- Judy Kelly in a scene from the film.
- Directed by: George King
- Written by: Rodney Ackland; Brock Williams;
- Based on: George and Margaret by Gerald Savory
- Starring: Marie Lohr; Judy Kelly; Noel Howlett;
- Cinematography: Basil Emmott
- Edited by: Terence Fisher
- Music by: Bretton Byrd
- Production company: Warner Brothers
- Distributed by: Warner Brothers
- Release date: 30 November 1940;
- Running time: 74 minutes
- Country: United Kingdom
- Language: English
- Budget: £37,976
- Box office: £34,695

= George and Margaret (film) =

George and Margaret is a 1940 British comedy film directed by George King and starring Marie Lohr, Judy Kelly and Noel Howlett. It was written by Rodney Ackland and Brock Williams based on the play of the same name by Gerald Savory.

==Synopsis==
The plot revolves around the sudden and unexpected visit for dinner of George and Margaret, a couple returning from British India to visit their upper-middle class friends in Hampstead. Their unanticipated arrival plunges the house into chaos, with the domineering and snobbish mother, absent-minded father, high-spirited adult children and the put-upon servants all at odds. While most of them resent having to play host to the unlikable George and Margaret in order to please their mother's vanity, the couple's arrival and the confusion it causes serve as a catalyst for the resolution of various problems in their lives. Heading for a happy ending, George and Margaret finally arrive for dinner, only for the house to be plunged into darkness due to a short circuit.

==Cast==
- Marie Lohr as Alice
- Judy Kelly as Frankie
- Noel Howlett as Malcolm
- Oliver Wakefield as Roger
- John Boxer as Claude
- Ann Casson as Gladys
- Arthur Macrae as Dudley
- Margaret Yarde as Cook
- Irene Handl as Beer
- Gus McNaughton as Wolverton

== Production ==
The film was made at Teddington Studios by the British subsidiary of Warner Brothers, with sets designed by art director Norman G. Arnold.

== Reception ==
According to Kinematograph Weekly the film was "a good outsider" at the British box office in December 1940.

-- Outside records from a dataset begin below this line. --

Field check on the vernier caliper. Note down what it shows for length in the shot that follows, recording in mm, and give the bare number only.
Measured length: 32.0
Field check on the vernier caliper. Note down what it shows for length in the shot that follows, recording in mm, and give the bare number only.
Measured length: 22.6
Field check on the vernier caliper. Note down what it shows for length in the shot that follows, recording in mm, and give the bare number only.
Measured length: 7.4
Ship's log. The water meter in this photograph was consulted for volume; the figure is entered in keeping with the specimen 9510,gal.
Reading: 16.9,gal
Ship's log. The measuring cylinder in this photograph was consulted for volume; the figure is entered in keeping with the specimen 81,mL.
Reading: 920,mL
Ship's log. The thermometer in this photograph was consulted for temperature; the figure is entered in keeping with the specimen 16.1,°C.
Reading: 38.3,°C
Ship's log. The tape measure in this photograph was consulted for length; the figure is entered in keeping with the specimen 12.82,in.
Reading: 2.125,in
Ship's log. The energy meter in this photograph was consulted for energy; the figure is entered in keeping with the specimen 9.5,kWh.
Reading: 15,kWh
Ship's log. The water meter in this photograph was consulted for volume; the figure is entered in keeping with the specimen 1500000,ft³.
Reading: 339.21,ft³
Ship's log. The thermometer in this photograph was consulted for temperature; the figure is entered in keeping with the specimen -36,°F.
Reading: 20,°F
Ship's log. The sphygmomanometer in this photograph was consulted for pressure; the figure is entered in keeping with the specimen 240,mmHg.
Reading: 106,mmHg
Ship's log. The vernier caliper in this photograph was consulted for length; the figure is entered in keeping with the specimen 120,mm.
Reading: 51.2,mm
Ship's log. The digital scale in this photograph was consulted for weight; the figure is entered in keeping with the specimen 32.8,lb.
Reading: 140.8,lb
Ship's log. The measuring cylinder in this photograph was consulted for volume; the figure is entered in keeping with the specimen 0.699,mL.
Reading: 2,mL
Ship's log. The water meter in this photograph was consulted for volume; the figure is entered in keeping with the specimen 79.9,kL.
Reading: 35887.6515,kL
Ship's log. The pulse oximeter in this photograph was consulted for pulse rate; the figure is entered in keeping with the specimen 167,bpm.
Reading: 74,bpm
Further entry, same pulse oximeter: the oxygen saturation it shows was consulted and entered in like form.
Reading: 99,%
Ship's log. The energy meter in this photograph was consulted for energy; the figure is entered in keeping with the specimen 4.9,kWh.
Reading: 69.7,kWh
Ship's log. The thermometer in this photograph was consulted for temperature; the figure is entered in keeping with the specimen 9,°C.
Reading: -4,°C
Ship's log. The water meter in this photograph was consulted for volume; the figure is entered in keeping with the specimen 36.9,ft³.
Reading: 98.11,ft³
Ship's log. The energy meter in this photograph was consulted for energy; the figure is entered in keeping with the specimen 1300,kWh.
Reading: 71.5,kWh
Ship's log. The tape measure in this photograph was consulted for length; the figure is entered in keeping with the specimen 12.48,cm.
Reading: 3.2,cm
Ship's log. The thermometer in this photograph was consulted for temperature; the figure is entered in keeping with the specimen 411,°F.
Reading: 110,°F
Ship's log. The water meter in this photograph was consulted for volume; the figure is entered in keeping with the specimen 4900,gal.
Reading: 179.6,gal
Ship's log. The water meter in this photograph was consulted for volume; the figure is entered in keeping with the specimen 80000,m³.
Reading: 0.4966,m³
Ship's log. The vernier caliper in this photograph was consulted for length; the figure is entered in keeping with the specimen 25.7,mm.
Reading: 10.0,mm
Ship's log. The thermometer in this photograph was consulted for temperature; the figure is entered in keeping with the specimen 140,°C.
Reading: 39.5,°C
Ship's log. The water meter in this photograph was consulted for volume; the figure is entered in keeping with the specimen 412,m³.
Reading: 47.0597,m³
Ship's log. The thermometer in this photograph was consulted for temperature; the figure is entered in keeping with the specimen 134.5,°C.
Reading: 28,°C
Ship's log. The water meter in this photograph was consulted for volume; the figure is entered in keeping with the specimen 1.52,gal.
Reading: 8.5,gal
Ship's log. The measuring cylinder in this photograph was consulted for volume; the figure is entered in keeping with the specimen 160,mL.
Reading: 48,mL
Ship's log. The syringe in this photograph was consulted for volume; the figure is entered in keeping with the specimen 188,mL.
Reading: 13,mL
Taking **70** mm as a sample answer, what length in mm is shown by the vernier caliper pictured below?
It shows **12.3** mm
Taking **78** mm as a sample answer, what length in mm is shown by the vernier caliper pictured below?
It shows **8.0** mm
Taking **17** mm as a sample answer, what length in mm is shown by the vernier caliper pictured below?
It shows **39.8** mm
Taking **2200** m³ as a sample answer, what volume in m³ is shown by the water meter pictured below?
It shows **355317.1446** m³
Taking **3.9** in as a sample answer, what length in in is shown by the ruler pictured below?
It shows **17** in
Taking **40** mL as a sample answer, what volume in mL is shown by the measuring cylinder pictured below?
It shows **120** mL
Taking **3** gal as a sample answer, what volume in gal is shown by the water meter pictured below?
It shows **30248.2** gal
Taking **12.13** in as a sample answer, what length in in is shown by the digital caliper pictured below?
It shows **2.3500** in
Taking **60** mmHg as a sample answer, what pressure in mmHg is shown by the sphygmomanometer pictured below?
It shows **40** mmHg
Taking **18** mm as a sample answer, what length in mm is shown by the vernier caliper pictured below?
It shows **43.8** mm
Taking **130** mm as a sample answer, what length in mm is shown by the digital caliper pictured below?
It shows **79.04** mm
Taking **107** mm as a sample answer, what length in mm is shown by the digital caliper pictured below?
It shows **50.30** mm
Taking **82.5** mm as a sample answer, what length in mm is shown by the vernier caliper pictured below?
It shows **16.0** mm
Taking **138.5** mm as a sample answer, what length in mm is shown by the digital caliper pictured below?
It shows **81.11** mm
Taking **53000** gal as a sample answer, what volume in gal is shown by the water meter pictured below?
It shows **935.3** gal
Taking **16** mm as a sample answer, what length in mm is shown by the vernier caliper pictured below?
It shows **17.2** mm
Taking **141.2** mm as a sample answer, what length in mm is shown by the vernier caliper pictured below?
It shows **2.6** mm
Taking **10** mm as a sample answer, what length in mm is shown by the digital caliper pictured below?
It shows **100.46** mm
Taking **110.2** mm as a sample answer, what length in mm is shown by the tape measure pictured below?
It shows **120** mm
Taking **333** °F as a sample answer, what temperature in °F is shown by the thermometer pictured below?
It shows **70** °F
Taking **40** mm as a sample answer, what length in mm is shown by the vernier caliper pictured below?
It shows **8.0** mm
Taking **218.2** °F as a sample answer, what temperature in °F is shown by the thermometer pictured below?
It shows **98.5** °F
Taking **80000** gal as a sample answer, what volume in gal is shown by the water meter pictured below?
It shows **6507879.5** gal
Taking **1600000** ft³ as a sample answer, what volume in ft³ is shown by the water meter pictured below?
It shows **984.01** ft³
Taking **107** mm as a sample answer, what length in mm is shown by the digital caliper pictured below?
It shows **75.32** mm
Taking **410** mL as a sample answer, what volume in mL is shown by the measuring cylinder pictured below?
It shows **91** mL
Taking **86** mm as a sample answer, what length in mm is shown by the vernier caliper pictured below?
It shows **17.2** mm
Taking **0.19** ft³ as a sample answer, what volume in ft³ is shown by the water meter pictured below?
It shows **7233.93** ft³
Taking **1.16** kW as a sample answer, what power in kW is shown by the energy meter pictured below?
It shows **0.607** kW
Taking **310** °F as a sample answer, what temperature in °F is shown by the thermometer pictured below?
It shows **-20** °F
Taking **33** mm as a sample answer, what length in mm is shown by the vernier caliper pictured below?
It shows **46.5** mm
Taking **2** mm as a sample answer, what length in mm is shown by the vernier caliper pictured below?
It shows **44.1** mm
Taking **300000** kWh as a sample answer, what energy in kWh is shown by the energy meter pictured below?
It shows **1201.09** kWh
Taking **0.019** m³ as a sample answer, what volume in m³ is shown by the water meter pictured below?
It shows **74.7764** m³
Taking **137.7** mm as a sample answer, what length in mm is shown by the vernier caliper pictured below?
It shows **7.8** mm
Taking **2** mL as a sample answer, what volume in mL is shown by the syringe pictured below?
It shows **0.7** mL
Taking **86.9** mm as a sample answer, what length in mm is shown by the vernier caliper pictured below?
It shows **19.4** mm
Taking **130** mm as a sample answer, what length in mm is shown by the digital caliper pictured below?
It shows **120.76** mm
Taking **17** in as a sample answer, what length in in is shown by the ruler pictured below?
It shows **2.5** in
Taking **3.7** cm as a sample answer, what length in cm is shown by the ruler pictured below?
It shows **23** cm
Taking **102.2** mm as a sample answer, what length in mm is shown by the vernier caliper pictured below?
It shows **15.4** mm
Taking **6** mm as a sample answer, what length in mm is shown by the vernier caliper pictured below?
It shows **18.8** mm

The Monthly Film Bulletin wrote: "This clever, witty and delightful comedy loses nothing by its translation to the screen. The direction is straightforward and manages to capture the atmosphere of the agitated home perfectly, yet the film is in no sense merely a photographed play. Marie Lohr heads an excellent cast as the mother and the rest of the players support her nobly."

Variety wrote: "It is Marie Lohr's picture, actress playing the Mrs. Alice Garth-Bander role for every chuckle it holds. From her expressively fluttering hands drops all the anguish she experiences in her efforts to rally the family into being nice to these old friends, George and Margaret. ... George King directed his players into taking the comedy very seriously. As film stands on its nonsense value, perhaps a broader effect might have been obtained by treating some of the roles for the farcical elements they basically contain, setting this against the necessary serious playing of Miss Lohr."